Toby looked at her in awe. ‘You’d do that for me?’

‘Of course I would. I told you. I’m desperately nosy.

She smiled then, as the idea caught her imagination. She’d spent three years watching these people across the road, three years wondering what they were like, who they were, what they did and why they were there, and now she was being asked to find out. Officially.

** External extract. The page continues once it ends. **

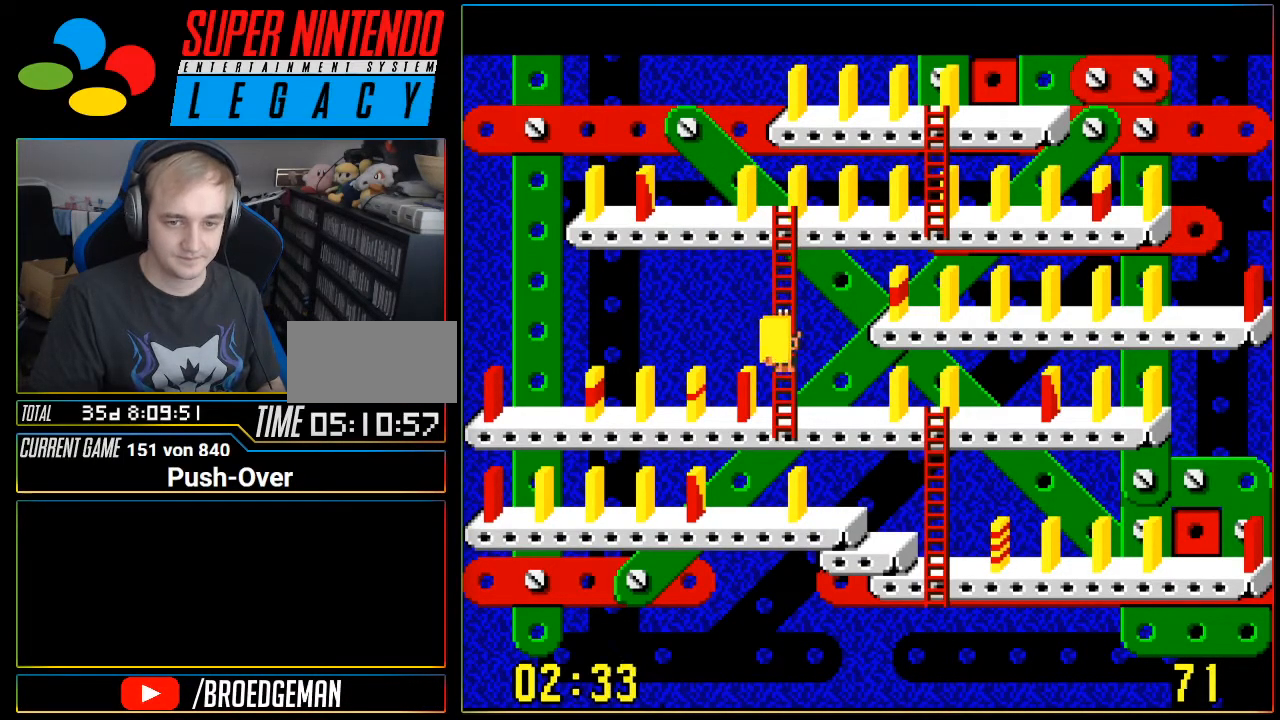
{"buttons": ["DPAD_RIGHT"], "events": [[217, "DPAD_RIGHT", "down"], [250, "DPAD_DOWN", "up"]]}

‘Well, if you were really happy to do that, then, wow, that would be amazing. And in fact, it’s my birthday next week, my thirty-ninth, and I’d been thinking I might invite a few people to the pub and, maybe, if I did that you might like to come along, too. Give you a chance to…’

‘Be nosy?’

‘Yes,’ he smiled. ‘And your, er, boyfriend? Husband?’

Leah threw him a questioning look.

‘The doctor. The Asian chap?’

‘Oh. Amitabh. My
ex
-boyfriend. We split up.’

‘Oh. Hell. Sorry. I er…’

‘And he’s a nurse, not a doctor.’

‘Oh. Right. I was just about to say, you must ask him along, too. But, obviously, ah… I really had no idea.’

‘Really. Honestly. It’s fine. We split up last week. I suggested that we get married and he suddenly went all Indian on me. Said his parents would disown him. So, that’s that.’

‘I’m very sorry to hear that.’

‘Yes, well,’ Leah shrugged, holding back her tears so as not to embarrass Toby. ‘Shit happens. I’m trying to be philosophical about it.’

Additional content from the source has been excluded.